··· Page text ···

I think we should follow the public opinion regarding Vector and Array, but
I see a use in the long run for a ``collect``-function (under the old or a
new name) that collects to the most adequate index-able structure, which
can be a BitArray for a boolean iterator, a no-op for a Range or a Dict or
Sparse array for other special iterators.
Regards,
Moritz
On Friday, May 27, 2016 at 11:42:52 AM UTC+2, Milan Bouchet-Valat wrote:
>
> Le jeudi 26 mai 2016 à 18:41 -0400, Jeff Bezanson a écrit :
> >
> > Yes, it would be good to deprecate `collect` to `Vector` (so it
> > always
> > returns a vector like it used to), and call `Array` where we want the
> > result to have the same shape as the iterator. The main wart is that
> > Array{T}(tuple) already has a meaning where the tuple specifies the
> > size, but here the tuple would be the iterator giving the data. I
> > think it would be best to base everything on iterators, e.g.
> >
> > zeros(n) = Vector(take(repeated(0), n))
> > zeros(n,m) = Array(reshape(repeated(0), (n,m)) or
> > zeros(n,m) = Array(repeated(0), (n,m))
> >
> > # half seriously
> > Array(T::Type, n) = Array{T}(take(Undefined(), n))
> >
> > I can just barely imagine a deprecation path here. The main question
> > is what to do about all the constructor calls that currently make
> > uninitialized arrays. For numeric types it would be ok to deprecate
> > them to `zeros(T, n, m)`, since we will probably move to zero filling
> > anyway, but it's less clear what to do for general T.
> How about this ?
>
> @deprecate Array{T}(dims::Dims) Array{T}(dims...)

···

Required tasks:
• 1. Answer these questions using the thread about collect:
(a) What structure does Moritz suggest a boolean iterator should be collected into?
(b) What does Jeff Bezanson say numeric-type constructor calls that make uninitialized arrays could be deprecated to?
(c) On what date did Milan Bouchet-Valat write his reply?
• 2. Echo the part of the thread about collect that opens with the words containing "I think we should" and closes with "other special iterators.".
• 3. Proceed with the thread about collect, continuing it from where it stops.
None of the entries are needed for this work.

··· Dataset records ···

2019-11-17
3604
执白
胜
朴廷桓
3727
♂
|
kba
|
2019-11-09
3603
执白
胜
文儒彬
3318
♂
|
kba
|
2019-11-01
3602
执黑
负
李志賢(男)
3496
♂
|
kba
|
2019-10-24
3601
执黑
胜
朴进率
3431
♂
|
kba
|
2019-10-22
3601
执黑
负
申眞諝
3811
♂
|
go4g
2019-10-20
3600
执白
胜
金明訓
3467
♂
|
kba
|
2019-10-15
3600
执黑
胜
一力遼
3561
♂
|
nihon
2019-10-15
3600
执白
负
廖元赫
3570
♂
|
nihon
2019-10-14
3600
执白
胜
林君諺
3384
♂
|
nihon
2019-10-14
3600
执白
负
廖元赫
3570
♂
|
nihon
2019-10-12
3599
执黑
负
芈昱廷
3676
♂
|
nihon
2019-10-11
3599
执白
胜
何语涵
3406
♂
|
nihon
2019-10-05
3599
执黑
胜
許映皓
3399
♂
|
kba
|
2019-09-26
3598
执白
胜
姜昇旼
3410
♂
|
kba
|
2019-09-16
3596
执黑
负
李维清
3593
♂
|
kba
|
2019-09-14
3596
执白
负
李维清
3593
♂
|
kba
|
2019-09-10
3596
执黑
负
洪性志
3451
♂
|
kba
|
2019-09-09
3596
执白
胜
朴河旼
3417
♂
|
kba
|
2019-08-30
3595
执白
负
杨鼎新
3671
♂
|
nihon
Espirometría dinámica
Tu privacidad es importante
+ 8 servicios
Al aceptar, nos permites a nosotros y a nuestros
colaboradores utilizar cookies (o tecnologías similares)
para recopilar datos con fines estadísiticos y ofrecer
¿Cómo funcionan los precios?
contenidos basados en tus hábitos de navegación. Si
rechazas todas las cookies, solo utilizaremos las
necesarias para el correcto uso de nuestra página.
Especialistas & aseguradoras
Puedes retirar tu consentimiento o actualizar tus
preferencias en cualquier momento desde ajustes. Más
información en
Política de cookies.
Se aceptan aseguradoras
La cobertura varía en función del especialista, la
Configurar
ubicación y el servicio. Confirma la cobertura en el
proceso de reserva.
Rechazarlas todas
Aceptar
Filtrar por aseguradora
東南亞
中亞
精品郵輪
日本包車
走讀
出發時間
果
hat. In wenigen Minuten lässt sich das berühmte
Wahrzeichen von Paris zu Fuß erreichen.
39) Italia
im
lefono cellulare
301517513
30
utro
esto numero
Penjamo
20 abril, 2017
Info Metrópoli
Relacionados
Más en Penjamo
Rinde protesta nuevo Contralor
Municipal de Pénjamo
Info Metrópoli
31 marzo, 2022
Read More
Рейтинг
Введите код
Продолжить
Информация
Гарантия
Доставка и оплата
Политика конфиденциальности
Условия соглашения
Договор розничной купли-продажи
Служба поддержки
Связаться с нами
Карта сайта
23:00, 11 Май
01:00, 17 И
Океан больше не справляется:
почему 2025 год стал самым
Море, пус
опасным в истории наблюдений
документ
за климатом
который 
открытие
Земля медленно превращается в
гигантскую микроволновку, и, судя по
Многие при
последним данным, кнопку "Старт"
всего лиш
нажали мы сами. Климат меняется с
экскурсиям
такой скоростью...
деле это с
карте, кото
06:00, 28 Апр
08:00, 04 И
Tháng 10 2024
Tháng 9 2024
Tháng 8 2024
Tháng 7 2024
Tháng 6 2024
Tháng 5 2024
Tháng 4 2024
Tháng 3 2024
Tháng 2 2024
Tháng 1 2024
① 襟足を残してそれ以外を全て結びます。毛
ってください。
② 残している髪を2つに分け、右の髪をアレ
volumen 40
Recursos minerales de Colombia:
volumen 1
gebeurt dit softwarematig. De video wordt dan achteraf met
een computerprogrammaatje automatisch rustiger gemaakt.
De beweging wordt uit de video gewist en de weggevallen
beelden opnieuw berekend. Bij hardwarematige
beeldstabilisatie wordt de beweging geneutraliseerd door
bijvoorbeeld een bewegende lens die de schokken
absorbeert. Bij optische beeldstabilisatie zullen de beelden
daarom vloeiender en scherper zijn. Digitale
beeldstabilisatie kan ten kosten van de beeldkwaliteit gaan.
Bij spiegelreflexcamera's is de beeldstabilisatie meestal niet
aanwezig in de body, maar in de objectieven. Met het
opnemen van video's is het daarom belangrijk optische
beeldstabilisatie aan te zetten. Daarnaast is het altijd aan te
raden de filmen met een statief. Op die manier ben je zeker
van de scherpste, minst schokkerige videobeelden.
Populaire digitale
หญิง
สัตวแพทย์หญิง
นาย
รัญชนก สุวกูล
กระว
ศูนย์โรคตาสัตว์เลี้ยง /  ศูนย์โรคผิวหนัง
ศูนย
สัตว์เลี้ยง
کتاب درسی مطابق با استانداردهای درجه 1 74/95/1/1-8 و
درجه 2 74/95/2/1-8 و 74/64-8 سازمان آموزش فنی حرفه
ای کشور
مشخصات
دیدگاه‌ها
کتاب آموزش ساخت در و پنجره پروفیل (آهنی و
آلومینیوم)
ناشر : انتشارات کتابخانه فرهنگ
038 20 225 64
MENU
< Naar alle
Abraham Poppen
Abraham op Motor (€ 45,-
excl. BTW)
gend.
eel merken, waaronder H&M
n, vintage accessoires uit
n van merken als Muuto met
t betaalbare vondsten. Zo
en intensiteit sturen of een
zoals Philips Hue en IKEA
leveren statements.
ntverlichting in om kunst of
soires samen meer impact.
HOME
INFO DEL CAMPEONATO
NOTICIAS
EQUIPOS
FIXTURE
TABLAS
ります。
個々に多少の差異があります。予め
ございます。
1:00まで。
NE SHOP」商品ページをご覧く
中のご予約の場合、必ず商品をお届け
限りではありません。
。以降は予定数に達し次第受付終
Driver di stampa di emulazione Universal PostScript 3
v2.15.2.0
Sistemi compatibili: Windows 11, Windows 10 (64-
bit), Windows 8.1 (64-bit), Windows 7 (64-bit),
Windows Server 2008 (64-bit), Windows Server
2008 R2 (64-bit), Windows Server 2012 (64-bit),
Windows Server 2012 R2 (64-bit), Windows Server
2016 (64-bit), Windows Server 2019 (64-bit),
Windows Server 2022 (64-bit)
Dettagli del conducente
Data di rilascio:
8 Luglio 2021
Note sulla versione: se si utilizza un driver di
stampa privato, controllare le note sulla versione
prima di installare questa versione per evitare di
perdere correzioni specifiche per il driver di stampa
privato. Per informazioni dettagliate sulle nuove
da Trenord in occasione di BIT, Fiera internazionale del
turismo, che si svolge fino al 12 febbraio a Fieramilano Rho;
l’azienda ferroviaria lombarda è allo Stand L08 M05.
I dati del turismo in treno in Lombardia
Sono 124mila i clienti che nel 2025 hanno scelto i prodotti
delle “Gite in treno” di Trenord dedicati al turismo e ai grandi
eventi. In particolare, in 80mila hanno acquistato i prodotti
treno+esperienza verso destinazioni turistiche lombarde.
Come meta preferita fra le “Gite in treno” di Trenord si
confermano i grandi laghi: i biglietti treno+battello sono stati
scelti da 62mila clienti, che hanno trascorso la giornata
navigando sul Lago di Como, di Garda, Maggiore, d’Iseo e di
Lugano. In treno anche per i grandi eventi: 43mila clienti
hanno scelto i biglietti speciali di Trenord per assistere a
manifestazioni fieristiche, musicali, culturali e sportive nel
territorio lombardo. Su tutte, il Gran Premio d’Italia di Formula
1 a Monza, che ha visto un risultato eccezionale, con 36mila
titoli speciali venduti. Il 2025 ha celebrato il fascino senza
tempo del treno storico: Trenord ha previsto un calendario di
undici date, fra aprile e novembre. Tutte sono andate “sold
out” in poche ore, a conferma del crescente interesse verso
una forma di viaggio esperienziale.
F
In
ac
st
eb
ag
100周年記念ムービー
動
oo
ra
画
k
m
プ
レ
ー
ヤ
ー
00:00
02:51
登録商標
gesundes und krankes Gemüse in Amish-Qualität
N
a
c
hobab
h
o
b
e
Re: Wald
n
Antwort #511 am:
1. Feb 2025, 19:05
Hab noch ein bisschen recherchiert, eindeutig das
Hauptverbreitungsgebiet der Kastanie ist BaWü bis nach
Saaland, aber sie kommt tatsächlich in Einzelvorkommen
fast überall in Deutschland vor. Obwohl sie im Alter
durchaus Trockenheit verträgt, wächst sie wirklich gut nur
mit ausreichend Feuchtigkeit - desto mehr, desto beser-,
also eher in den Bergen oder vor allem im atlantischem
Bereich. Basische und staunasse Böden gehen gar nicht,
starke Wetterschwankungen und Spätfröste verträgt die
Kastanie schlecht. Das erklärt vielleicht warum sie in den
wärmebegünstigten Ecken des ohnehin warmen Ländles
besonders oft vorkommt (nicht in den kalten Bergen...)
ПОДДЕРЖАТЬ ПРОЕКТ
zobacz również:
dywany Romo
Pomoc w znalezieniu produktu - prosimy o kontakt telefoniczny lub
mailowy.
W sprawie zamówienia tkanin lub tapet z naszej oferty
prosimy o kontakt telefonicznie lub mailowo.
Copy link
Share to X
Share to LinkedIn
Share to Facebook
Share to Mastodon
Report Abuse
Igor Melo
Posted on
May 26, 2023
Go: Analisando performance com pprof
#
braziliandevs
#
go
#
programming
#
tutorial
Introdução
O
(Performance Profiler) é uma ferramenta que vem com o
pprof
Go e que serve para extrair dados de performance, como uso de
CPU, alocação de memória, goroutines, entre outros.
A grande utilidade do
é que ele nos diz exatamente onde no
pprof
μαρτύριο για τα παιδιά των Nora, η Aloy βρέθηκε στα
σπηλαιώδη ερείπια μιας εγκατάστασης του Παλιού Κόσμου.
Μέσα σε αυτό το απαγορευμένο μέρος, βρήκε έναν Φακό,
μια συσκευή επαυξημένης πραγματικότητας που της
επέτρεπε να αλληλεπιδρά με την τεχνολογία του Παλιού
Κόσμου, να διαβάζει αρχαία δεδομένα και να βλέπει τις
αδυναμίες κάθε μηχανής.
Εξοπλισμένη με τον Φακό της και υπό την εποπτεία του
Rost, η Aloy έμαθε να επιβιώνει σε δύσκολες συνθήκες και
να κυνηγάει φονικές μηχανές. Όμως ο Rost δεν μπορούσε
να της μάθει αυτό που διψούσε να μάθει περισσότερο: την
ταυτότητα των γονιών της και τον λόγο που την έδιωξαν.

···

Response list:
• 1.
(a) A BitArray.
(b) `zeros(T, n, m)`.
(c) Friday, May 27, 2016.

• 2.
I think we should follow the public opinion regarding Vector and Array, but
I see a use in the long run for a ``collect``-function (under the old or a
new name) that collects to the most adequate index-able structure, which
can be a BitArray for a boolean iterator, a no-op for a Range or a Dict or
Sparse array for other special iterators.

• 3.
>
> Then the only ambiguous case is Array{T}(x::Integer), which could
> either mean collect(x) or Array{T}((x,)). Maybe that's another argument
> in favor of deprecating iteration over scalars, which would allow
> choosing the latter meaning.
>
>
> Regards
>
> >
> > On Thu, May 26, 2016 at 4:14 PM, <[email protected] <javascript:>>
> wrote:
> > >
> > >
> > > I've also discovered that collect(1) will now generate a 0-
> > > dimensional
> > > Array, presumably as part of the same update, while collect([1])
> > > still
> > > generates a Vector. Is this intended too? If so, is there any way
> > > of
> > > generating a Vector from either a Vector or a scalar - I was using
> > > collect
> > > to do this up to now with 0.[34].x, 0.5-dev...?
> > >
> > > Cheers,
> > >
> > >
> > > Richard.
> > >
> > >
> > > PS If it's a permanent change, the docs should be updated too:
> > >
> > > Return an array of type Array{element_type,1} of all items in a
> > > collection.
> > >
> > >
> > > On Wednesday, 25 May 2016 20:41:05 UTC+1, [email protected]
> > > wrote:
> > > >
> > > >
> > > >
> > > > Hi,
> > > >
> > > > I am not sure if this is the right place to post questions about
> > > > version
> > > > 0.5.0-, but I'll give it a try anyhow.
> > > >
> > > > In 0.4.5, collect([1 2]) gives Array{Int64,1}, like a column
> > > > vector.
> > > >
> > > > In 0.5.0_ (as of 25 May, Win64), collect([1 2]) gives
> > > > Array{Int64,2}, like
> > > > a row vector.
> > > >
> > > > Is this intended? (...just struggling to prepare for the next
> > > > release)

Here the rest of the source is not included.